Question

# If $A^{\dfrac{1}{A} }=B^{\dfrac{1}{B} }=C^{\dfrac{1}{C} },\ A^{BC}+B^{AC}+C^{AB}=729$. Find the value of $A^{\dfrac{1}{A} }$.

Hint: In this question it is given that $A^{\dfrac{1}{A} }=B^{\dfrac{1}{B} }=C^{\dfrac{1}{C} },\ A^{BC}+B^{AC}+C^{AB}=729$. We have to find the value of $A^{\dfrac{1}{A} }$. So to find the solution we first need to express A in terms of B and similarly express C in terms of B and we have to put in the second equation from where we will get the value of B and after that we can easily find the value of $A^{\dfrac{1}{A} }$.

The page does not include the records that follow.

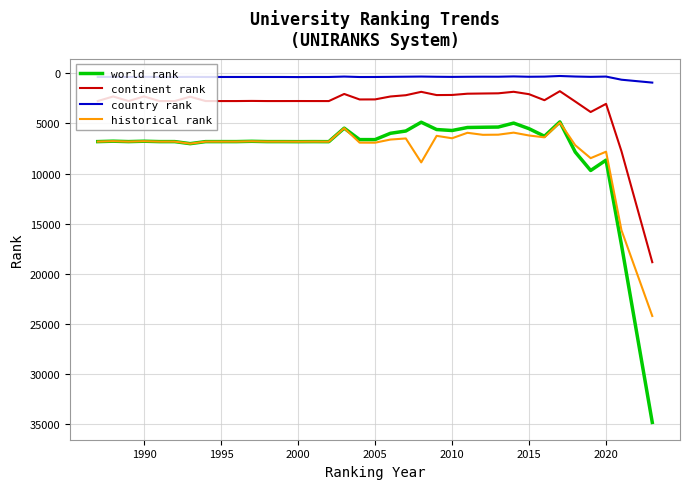

Which series has the widest spread of values?

world rank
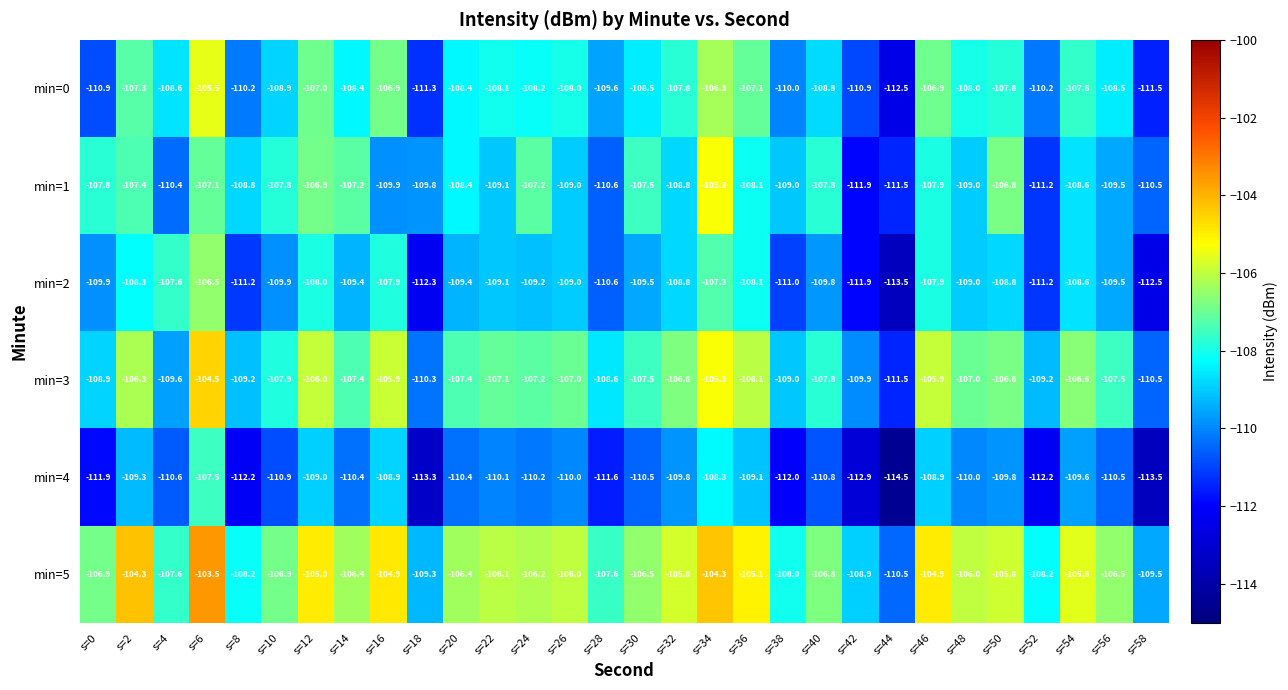

At how many categories does at least one series exceed -109?

27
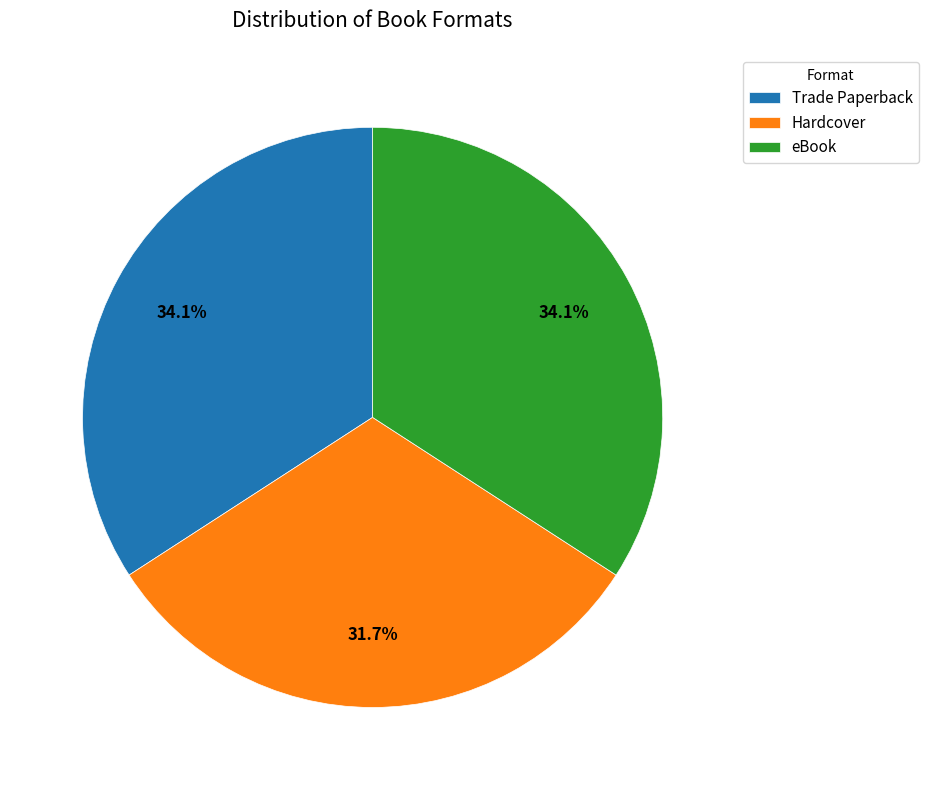

Combined, what portion of the pie is eBook and Hardcover?

65.9%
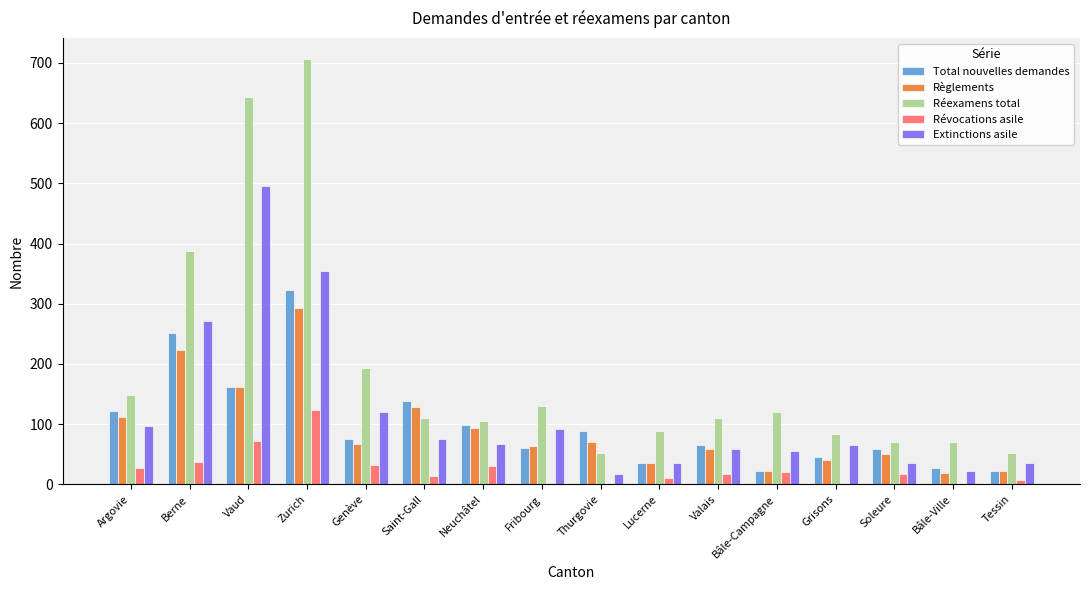

What are all the series names shown in the legend?

Total nouvelles demandes, Règlements, Réexamens total, Révocations asile, Extinctions asile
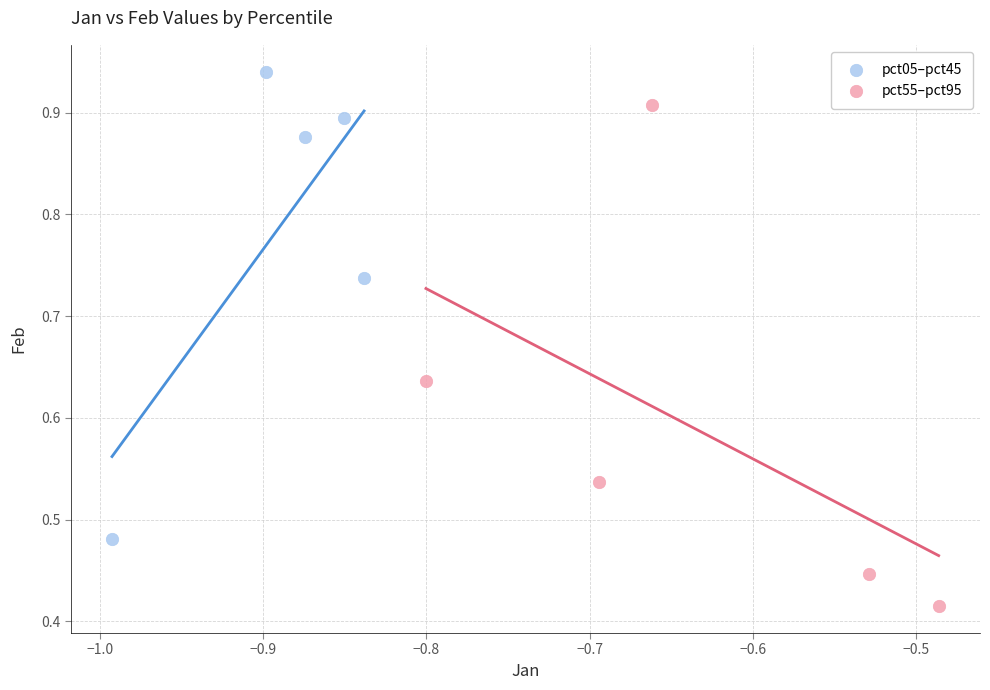

Which series contains the highest Y value?

pct05–pct45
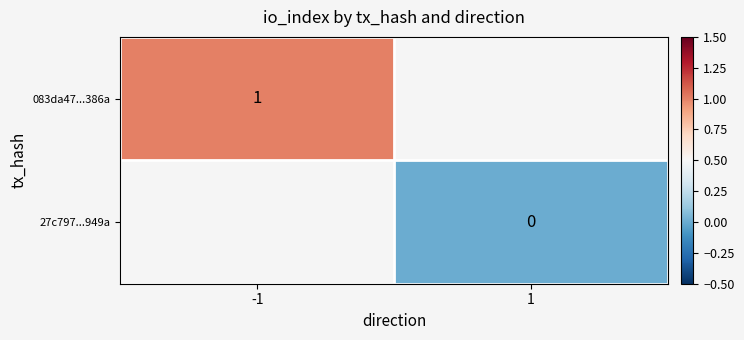

The 083da47...386a series shows 1 at -1. True or false?

True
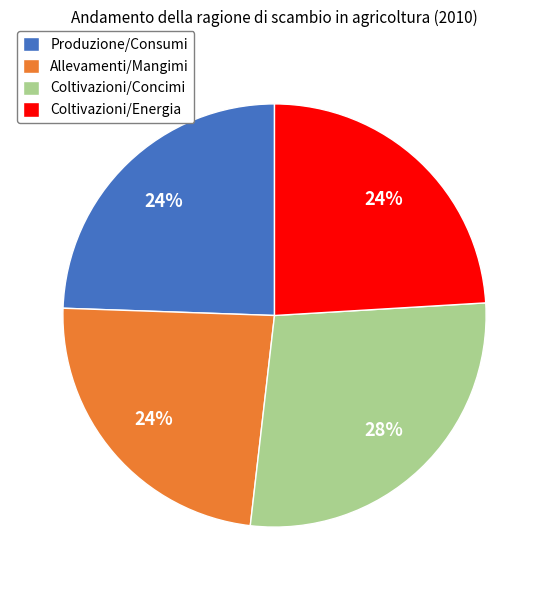

To the nearest percent, what is the difference between the largest and smallest slice percentages?

4%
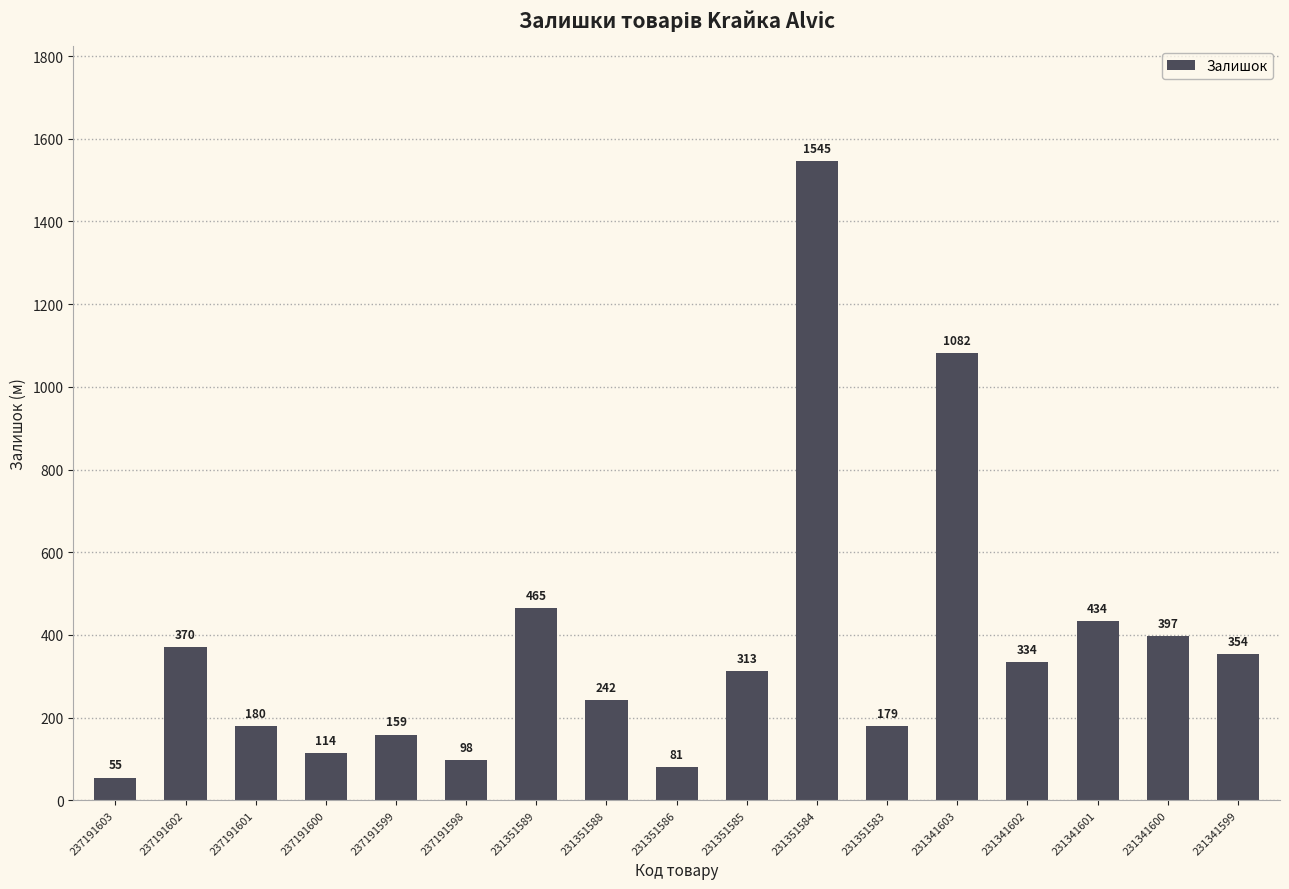

The chart shows a value of 1082 at 231341603. True or false?

True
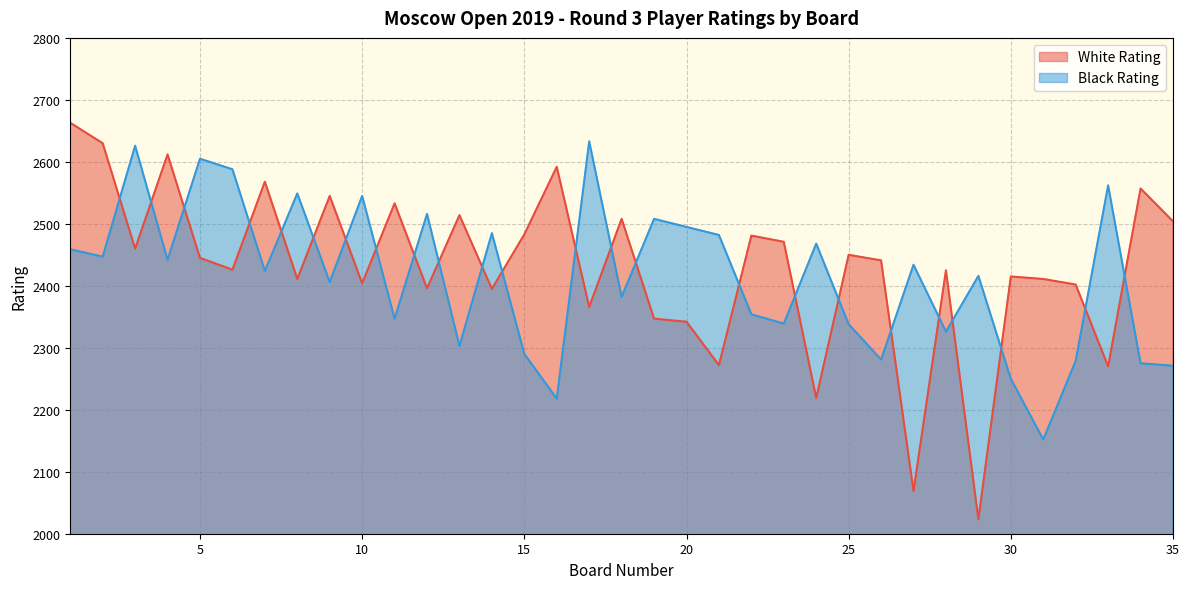

Count the number of categories in the chart.

35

Complete step-by-step solution:
Given,
$A^{\dfrac{1}{A} }=B^{\dfrac{1}{B} }=C^{\dfrac{1}{C} }$..................(1)
Taking first and second from the above equation, we get,
$A^{\dfrac{1}{A} }=B^{\dfrac{1}{B} }$
$\Rightarrow \left( A^{\dfrac{1}{A} }\right)^{AB} =\left( B^{\dfrac{1}{B} }\right)^{AB}$ [ taking power AB on the both side of the equation]
$\Rightarrow \left( A\right)^{\dfrac{1}{A} \times AB} =\left( B\right)^{\dfrac{1}{B} \times AB}$ [since, $\left( a^{n}\right)^{m} =a^{n\times m}$]
$\Rightarrow A^{B}=B^{A}$...........(2)
Now taking second and third form the equation(1) we get,
$B^{\dfrac{1}{B} }=C^{\dfrac{1}{C} }$
$\Rightarrow \left( B^{\dfrac{1}{B} }\right)^{BC} =\left( C^{\dfrac{1}{C} }\right)^{BC}$ [ taking Power BC on the both side]
$\Rightarrow \left( B\right)^{\dfrac{1}{B} \times BC} =\left( C\right)^{\dfrac{1}{C} \times BC}$
$\Rightarrow B^{C}=C^{B}$
$\Rightarrow C^{B}=B^{C}$...............(3)
Now another equation that is given,
$A^{BC}+B^{AC}+C^{AB}=729$
$\Rightarrow \left( A^{B}\right)^{C} +B^{AC}+\left( C^{B}\right)^{A} =729$.............(4)
Now putting the value of $A^{B}\ \text{and} \ C^{B}$ in the above equation we get,
$\left( B^{A}\right)^{C} +B^{AC}+\left( B^{C}\right)^{A} =729$
$\Rightarrow B^{AC}+B^{AC}+B^{AC}=729$
$\Rightarrow 3B^{AC}=729$
$\Rightarrow B^{AC}=\dfrac{729}{3}$
$\Rightarrow B^{AC}=243$
$\Rightarrow B^{AC}=3^{5}$
So by comparing the sides we can say that the above equation is satisfied if and only if,
B=3 and AC=5
Now putting the value of B in equation (1) we get,
$A^{\dfrac{1}{A} }=B^{\dfrac{1}{B} }=C^{\dfrac{1}{C} }$
$\Rightarrow A^{\dfrac{1}{A} }=B^{\dfrac{1}{B} }$ [taking the first two]
$\Rightarrow A^{\dfrac{1}{A} }=3^{\dfrac{{}1}{3} }$ [since B=3]
Which is our required solution.

Note: You can also solve this problem by taking $A^{\dfrac{1}{A} }=B^{\dfrac{1}{B} }=C^{\dfrac{1}{C} }=k$, so from here you can able to find the value of A, B and C and after putting these values in the second equation you will get the value of k. Which helps you to find the value of $A^{\dfrac{1}{A} }$.